Stored data entries:
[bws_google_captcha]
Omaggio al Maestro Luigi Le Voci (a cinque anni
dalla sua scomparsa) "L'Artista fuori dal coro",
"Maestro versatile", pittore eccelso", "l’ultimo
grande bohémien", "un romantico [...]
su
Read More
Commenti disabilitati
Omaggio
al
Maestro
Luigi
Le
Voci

REQUIRED WORK: Copy out exactly the lines from the one containing "dalla sua scomparsa)" through the last line above, keeping both end lines.

RESPONSE TO THIS EXERCISE:
dalla sua scomparsa) "L'Artista fuori dal coro",
"Maestro versatile", pittore eccelso", "l’ultimo
grande bohémien", "un romantico [...]
su
Read More
Commenti disabilitati
Omaggio
al
Maestro
Luigi
Le
Voci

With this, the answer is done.